ОТРЫВОК:
════════════════════

Переписала “Юношеские стихи” (1913 г. – 1916 г., до сих пор неизданные) и “Версты” I (изданы в 1922 г. Госиздатом) и, взяв в правую – пятилетнюю тогда ручку своей дочери Али, в левую – рукопись, пошла пытать счастья в Лито. Никитская, кажется? Брюсова не было, был кто-то, кому я рукописи вручила. Вручила и кануло – и стихи и я.
Прошло около года. Я жила, стихи лежали. Вспоминала о них с неизменной неприязнью, как о вещи одолженной, вовремя не спрошенной и потому уже – не моей. Всё же как-то собралась. Прихожу в Лито: пустота: Буданцев. “Я пришла узнать про две книги стихов, сданных около году назад”. Легкое смущение, и я, выручая: “Я бы очень хотела получить обратно рукописи, – ведь ничего, очевидно, не вышло?” Буданцев, радостно: “Не вышло, не вышло, между нами – Валерий Яковлевич очень против вас”. – “Здесь и малого достаточно. Но рукописи – живы?” – “Живы, живы, сейчас верну”. – “Чудесно. Это больше, чем в наши дни может требовать поэт”.

════════════════════

ИСХОДНЫЕ ДАННЫЕ:

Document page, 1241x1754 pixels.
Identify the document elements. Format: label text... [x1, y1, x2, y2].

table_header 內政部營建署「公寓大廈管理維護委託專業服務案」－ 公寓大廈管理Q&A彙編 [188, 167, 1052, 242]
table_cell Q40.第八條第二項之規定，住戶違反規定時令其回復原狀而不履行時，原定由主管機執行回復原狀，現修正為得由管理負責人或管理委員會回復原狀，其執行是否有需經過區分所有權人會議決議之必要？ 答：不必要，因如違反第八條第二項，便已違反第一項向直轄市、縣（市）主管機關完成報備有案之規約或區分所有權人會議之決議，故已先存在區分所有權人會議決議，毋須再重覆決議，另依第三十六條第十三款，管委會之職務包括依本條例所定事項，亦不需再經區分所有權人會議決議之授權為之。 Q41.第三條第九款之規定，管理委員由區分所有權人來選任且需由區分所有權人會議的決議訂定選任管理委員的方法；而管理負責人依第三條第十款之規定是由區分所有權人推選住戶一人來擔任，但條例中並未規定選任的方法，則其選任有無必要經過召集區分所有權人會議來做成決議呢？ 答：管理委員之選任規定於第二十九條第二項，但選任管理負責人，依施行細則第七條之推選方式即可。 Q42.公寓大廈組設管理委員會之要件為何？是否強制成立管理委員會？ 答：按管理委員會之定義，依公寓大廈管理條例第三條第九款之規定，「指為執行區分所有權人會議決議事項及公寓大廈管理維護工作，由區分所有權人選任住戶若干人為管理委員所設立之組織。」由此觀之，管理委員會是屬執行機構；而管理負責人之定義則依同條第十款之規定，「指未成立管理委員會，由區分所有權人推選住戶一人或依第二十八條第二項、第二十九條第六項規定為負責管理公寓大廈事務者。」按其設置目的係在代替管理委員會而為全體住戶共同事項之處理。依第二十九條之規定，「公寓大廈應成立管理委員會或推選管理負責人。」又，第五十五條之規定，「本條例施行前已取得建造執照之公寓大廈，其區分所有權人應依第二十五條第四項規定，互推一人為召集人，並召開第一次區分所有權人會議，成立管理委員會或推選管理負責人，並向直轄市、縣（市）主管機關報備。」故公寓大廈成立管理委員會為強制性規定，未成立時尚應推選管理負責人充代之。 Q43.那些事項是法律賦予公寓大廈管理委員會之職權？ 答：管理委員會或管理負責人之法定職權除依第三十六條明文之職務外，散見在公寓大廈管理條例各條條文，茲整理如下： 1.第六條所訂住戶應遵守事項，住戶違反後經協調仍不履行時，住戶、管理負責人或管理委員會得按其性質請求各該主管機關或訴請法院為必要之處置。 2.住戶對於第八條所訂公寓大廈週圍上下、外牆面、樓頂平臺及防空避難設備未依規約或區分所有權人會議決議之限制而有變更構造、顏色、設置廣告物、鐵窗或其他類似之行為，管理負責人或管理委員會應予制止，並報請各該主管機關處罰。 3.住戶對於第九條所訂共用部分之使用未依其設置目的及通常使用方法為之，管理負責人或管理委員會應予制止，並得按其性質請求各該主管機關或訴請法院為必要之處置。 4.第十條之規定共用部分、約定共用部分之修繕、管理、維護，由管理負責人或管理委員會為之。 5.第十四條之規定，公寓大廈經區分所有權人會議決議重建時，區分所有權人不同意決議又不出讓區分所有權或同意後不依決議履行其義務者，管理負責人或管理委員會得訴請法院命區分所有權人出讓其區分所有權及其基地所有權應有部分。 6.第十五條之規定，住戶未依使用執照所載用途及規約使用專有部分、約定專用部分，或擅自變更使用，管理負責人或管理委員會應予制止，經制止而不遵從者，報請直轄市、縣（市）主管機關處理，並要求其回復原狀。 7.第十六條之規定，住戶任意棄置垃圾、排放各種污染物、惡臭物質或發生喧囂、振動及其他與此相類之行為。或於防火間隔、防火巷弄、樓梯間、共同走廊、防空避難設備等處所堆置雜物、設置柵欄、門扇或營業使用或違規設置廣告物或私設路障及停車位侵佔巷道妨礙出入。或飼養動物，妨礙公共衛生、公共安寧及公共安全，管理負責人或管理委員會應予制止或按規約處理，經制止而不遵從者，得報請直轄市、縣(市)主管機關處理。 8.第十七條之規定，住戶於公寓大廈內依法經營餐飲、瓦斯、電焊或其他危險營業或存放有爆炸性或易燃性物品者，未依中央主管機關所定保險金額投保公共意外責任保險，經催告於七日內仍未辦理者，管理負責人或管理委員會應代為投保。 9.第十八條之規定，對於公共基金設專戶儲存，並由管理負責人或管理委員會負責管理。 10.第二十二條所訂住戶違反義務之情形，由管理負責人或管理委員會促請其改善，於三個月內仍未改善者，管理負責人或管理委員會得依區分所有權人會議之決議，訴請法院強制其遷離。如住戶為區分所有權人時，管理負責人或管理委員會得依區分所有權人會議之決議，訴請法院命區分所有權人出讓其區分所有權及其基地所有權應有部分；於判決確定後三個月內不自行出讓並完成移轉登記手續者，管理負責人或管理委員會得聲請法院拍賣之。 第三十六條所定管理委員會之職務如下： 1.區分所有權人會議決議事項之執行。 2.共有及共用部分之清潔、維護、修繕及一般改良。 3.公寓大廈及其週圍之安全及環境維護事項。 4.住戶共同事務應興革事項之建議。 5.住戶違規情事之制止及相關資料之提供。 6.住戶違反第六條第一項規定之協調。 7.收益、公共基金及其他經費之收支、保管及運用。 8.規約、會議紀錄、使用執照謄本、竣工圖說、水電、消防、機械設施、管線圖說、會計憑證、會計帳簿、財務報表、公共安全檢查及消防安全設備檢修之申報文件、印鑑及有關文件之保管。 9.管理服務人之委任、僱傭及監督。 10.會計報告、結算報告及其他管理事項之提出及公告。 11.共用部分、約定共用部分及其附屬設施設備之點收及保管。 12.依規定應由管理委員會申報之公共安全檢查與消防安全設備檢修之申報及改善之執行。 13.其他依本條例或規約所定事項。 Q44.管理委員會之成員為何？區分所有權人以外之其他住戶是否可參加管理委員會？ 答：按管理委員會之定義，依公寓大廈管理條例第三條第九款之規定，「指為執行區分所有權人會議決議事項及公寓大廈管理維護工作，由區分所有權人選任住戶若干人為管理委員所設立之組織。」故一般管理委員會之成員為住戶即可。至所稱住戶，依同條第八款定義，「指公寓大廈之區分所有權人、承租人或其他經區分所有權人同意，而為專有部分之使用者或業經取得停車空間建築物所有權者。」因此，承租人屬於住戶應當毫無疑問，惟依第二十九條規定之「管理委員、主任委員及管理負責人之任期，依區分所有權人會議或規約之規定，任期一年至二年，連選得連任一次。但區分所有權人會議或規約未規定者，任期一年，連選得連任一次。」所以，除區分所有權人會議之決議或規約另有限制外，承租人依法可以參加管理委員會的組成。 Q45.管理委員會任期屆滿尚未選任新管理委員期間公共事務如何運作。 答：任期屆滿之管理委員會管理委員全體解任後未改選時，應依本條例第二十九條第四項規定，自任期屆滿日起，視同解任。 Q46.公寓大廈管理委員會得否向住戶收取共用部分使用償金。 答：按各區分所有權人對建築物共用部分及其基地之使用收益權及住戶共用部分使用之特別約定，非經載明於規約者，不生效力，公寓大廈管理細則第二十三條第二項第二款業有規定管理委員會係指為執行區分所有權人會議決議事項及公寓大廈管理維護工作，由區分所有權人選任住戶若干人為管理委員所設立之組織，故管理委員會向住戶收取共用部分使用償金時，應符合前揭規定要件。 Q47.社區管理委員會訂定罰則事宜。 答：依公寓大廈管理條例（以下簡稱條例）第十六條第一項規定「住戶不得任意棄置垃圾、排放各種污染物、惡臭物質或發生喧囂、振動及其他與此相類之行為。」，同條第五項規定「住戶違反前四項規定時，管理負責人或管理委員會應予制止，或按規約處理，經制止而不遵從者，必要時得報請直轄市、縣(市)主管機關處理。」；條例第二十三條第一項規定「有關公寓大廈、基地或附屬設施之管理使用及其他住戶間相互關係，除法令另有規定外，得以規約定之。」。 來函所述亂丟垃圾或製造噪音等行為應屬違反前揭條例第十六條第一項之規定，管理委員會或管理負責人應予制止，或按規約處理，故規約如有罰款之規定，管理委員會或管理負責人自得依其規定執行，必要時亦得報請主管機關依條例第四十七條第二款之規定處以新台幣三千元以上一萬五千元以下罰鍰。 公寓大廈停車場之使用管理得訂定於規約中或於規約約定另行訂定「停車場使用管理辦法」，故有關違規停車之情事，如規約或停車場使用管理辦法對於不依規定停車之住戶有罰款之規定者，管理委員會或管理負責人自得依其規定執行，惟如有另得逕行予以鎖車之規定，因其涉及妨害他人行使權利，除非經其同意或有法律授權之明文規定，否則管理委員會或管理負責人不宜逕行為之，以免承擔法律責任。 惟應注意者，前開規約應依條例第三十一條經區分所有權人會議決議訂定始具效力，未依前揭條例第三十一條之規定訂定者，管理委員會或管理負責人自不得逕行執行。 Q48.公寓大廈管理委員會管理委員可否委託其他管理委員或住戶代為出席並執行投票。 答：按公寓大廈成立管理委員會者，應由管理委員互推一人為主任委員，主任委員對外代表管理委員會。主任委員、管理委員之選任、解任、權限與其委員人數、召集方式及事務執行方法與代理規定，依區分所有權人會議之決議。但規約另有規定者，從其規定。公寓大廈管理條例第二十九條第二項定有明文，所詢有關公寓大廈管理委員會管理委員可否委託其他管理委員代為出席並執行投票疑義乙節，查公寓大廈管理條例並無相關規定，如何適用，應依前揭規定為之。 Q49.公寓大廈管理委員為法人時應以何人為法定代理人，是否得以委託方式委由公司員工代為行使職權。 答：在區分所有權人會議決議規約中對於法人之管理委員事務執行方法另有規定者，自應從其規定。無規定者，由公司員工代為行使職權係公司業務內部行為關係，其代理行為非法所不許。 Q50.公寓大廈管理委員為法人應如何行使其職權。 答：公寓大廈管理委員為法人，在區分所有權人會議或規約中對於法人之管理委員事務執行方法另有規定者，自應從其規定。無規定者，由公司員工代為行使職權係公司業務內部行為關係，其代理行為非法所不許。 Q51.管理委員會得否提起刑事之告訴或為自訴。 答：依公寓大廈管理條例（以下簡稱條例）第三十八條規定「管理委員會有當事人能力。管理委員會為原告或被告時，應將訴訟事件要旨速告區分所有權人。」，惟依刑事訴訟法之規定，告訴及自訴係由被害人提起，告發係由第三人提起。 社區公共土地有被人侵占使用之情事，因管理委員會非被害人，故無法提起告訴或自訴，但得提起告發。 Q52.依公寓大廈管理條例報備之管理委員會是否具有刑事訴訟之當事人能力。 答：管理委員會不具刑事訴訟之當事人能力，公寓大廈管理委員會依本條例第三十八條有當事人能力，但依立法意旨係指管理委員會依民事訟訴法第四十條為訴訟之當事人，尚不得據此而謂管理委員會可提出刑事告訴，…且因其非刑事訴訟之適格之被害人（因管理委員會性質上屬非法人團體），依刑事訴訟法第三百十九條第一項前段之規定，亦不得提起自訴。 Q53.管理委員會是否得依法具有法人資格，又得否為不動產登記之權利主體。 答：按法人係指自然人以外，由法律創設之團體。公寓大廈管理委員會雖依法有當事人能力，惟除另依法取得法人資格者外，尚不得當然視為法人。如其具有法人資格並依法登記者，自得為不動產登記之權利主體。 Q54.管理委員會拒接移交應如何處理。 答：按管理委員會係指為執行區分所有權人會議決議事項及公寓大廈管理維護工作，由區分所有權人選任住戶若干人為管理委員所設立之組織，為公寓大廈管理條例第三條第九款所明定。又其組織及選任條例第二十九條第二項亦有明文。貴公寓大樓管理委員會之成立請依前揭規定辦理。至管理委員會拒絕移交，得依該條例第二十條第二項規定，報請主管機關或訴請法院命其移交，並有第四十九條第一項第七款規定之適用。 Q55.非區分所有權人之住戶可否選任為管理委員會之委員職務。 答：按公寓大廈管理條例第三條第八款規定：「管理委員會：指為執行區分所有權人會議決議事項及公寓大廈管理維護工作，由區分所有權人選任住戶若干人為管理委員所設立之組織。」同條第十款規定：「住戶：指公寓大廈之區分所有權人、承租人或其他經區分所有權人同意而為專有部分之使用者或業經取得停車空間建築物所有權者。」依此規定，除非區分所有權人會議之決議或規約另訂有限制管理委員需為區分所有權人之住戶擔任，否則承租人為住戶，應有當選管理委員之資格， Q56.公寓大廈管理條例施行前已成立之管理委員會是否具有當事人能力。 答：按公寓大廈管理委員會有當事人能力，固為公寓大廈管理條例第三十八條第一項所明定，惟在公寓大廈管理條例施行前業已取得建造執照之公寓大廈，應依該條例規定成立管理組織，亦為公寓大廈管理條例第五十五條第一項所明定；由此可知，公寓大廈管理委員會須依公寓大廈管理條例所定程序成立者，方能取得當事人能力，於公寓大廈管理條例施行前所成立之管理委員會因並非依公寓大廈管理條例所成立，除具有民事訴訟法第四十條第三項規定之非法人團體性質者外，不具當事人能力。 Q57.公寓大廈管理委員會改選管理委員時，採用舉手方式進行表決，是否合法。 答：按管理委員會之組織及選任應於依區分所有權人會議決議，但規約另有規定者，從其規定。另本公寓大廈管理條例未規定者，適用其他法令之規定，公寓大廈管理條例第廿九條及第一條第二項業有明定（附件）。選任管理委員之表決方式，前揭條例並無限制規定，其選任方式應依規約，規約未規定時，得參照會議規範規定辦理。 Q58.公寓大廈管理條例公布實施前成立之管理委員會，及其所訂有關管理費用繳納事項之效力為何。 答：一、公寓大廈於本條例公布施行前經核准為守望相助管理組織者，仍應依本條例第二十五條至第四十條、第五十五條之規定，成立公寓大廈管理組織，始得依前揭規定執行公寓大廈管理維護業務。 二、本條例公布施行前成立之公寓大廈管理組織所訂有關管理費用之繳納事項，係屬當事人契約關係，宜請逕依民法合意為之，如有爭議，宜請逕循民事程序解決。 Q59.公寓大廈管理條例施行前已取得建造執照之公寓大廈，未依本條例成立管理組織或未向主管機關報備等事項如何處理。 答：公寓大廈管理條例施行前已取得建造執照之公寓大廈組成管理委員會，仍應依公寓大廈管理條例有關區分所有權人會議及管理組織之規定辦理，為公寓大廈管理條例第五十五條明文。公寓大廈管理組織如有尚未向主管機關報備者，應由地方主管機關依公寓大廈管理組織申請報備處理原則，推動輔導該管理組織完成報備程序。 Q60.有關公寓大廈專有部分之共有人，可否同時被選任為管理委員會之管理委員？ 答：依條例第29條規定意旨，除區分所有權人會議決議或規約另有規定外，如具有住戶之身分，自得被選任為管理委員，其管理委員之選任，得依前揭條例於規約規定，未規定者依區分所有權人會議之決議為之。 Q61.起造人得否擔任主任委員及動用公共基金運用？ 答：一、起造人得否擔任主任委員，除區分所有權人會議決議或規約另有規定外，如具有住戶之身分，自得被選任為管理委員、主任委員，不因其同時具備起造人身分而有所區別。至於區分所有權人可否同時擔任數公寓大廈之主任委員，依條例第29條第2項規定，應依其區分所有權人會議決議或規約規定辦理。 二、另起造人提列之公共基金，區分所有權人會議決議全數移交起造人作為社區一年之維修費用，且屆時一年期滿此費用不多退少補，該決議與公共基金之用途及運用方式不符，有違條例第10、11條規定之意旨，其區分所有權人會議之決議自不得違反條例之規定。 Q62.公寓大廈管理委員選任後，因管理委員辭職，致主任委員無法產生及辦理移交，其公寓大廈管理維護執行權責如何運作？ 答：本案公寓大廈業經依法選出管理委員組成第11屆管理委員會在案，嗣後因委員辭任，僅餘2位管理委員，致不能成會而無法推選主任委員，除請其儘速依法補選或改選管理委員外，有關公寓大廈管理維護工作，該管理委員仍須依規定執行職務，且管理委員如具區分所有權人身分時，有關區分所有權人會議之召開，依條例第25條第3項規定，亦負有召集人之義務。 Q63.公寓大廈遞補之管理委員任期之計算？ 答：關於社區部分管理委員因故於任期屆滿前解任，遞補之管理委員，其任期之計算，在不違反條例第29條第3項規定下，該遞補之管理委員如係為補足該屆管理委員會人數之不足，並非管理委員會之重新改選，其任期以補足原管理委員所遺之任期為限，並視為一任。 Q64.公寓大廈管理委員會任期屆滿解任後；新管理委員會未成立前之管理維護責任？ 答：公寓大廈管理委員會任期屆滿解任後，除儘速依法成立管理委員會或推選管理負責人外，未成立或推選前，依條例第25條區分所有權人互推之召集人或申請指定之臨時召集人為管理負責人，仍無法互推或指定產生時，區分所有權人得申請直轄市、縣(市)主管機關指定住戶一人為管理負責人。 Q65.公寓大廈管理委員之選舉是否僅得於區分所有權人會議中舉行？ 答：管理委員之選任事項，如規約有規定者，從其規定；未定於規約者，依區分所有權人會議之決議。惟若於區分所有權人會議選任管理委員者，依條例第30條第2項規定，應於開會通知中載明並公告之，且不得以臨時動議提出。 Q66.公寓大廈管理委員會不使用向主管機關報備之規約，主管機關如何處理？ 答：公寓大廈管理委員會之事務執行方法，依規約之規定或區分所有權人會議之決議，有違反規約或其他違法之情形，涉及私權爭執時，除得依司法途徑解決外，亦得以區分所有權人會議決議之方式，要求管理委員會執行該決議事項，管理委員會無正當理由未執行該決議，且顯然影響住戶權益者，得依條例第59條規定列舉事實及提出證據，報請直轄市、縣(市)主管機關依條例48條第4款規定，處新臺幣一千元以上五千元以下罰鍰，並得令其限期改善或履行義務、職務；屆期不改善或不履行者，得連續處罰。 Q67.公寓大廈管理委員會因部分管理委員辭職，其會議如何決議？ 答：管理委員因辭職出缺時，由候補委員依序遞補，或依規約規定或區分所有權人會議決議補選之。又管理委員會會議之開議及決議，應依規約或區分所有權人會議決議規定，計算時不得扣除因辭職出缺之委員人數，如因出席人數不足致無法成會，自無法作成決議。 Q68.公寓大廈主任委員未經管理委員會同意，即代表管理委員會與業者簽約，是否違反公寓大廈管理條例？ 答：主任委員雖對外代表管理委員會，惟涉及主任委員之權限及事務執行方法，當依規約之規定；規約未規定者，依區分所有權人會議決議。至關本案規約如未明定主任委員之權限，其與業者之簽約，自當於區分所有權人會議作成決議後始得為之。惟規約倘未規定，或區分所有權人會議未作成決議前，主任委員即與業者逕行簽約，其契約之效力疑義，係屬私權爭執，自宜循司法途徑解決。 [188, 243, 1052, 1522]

════════════════════

ЗАДАНИЯ:
1 - Перескажите сжато, в виде списка, абзац отрывка, начинающийся словами «Прошло около года», сохранив основные факты.
2 - Определите, соответствуют ли отрывку утверждения (а), (б) и (в). Для каждого ответьте «да» или «нет» и приведите решающую цитату из отрывка.
(а) Рукописи были вручены лично Брюсову.
(б) До повторного визита в Лито прошло около года.
(в) Буданцев сообщил, что рукописи утеряны.

ОТВЕТЫ ПО ЗАДАНИЯМ:
1 -
- Прошло около года; стихи лежали, и я вспоминала о них с неприязнью, как о вещи одолженной и уже не моей.
- Наконец я пришла в Лито и застала там только Буданцева.
- Я спросила о двух книгах стихов, сданных около года назад, и попросила вернуть рукописи, раз ничего не вышло.
- Буданцев подтвердил, что не вышло, и между нами сообщил, что Валерий Яковлевич очень против меня.
- Рукописи оказались целы, и он пообещал сразу их вернуть. Я ответила, что это больше, чем в наши дни может требовать поэт.

2 -
(а) Нет: «Брюсова не было, был кто-то, кому я рукописи вручила».
(б) Да: «Прошло около года».
(в) Нет: «Живы, живы, сейчас верну».